In the past two weeks, two significant political and military meetings were held between American and Russian officials on Syria.
The first meeting was held between US President Joe Biden and Russian President Vladimir Putin’s envoys in Geneva on September 15 and the second took place between Joint Chiefs of Staff Chairman Gen. Mark Milley and Gen. Valery Gerasimov in Helsinki on Wednesday.
Since Biden’s arrival at the White House and preparation for his summit with Putin in Geneva in July, Americans had informed Russian officials that any dialogue over Syria and resumption of the “Vienna secret channel” can only take place after the extension of the United Nations resolution on cross-border aid. This was seen as a test for relations between the new American administration and Moscow.
In July, National Security Council senior director for the Middle East Brett McGurk met with Russian presidential envoy Alexander Lavrentiev in Geneva, paving the way for an agreement on the draft resolution on cross-border aid. The talks included Washington’s agreement to Russia’s conditions, including funding the “early recovery” in Syria and easing sanctions, in return for Moscow’s vote in favor of the resolution.
On September 16, McGurk, Lavrentiev and Russian Deputy Foreign Minister Sergei Vershinin met in Geneva for the first time since the approval of the resolution.
A diplomatic report, a copy of which was obtained by Asharq Al-Awsat, said that assessing the results “differs according to the expectations”. The meeting marked a breakthrough in that Russian-American dialogue was resumed after coming to a halt during the term of former President Donald Trump.

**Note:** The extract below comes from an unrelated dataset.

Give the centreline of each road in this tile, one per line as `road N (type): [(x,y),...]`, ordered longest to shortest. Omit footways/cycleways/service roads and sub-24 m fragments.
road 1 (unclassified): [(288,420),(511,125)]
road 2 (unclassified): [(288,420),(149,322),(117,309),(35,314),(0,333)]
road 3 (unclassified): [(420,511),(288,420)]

Russia had reportedly criticized the US over several issues, including failing to provide Caesar Act sanctions waivers and failing to ease pressure on Syrian president Bashar al-Assad. The Russian delegation also expressed its irritation with the slow delivery of aid.
It hinted that failure to reach progress would force Moscow to refrain from extending the aid resolution when its six-month period expires in early 2022.
A western diplomat said that this would be reneging on a pledge offered by Vershinin to McGurk during a meeting they held in July.
The American delegation, meanwhile, demanded facilitating the delivery of international aid to all Syrians, moving forward the political process and work of the Constitutional Committee, reaching a nationwide ceasefire and suspending military operations.
The diplomat said the Americans were disappointed with the meeting because they believed that the Russians would “bring something to the table”, but they didn’t. There is a sense that the meeting was a “missed opportunity” to move forward the Syrian file. They also sensed that had the Russians wanted to push the file forward, they would have done so years ago. This explains why the file has dropped low on Washington’s list of priorities.
UN envoy to Syria Geir Pedersen and other officials were hoping for a Russian-American understanding that would lead to a breakthrough in the conflict.
Some officials said that Putin, during his meeting with Assad earlier this month, had urged him to push forward the peace process and Constitutional Committee in line with UN Security Council resolution 2254 and to take advantage of the openness showed by some Arab countries towards Damascus.
A European envoy said on Monday that Damascus’ approval of the Constitutional Committee to start drafting the constitution in Geneva next month took place at Russia’s request. It was also a response to the Arab openness towards Damascus.
As for the second Russian-American meeting, between Milley and Gerasimov, it tackled the broader strategic dialogue between the two sides. They stressed their commitment to avert conflict where their armies operate, such as Syria where the priority is high to fight terrorism and provide stability.
The US renewed its decision to keep forces in northeastern Syria and in the al-Tanf base. The Russians and Americans wanted to stress their commitment to exchanging information in counter-terrorism operations and fighting ISIS, especially with Russian jets striking the Syrian desert near the where American forces are deployed.
The diplomat said a suggestion was made to hold another Russian-American meeting, this time with Israel’s participation, with the aim of exchanging information. Israeli Foreign Minister Yair Lapid had paid a visit to Moscow earlier this month and Prime Minister Nafatli Bennett is expected in the Russian capital in days for talks with Putin.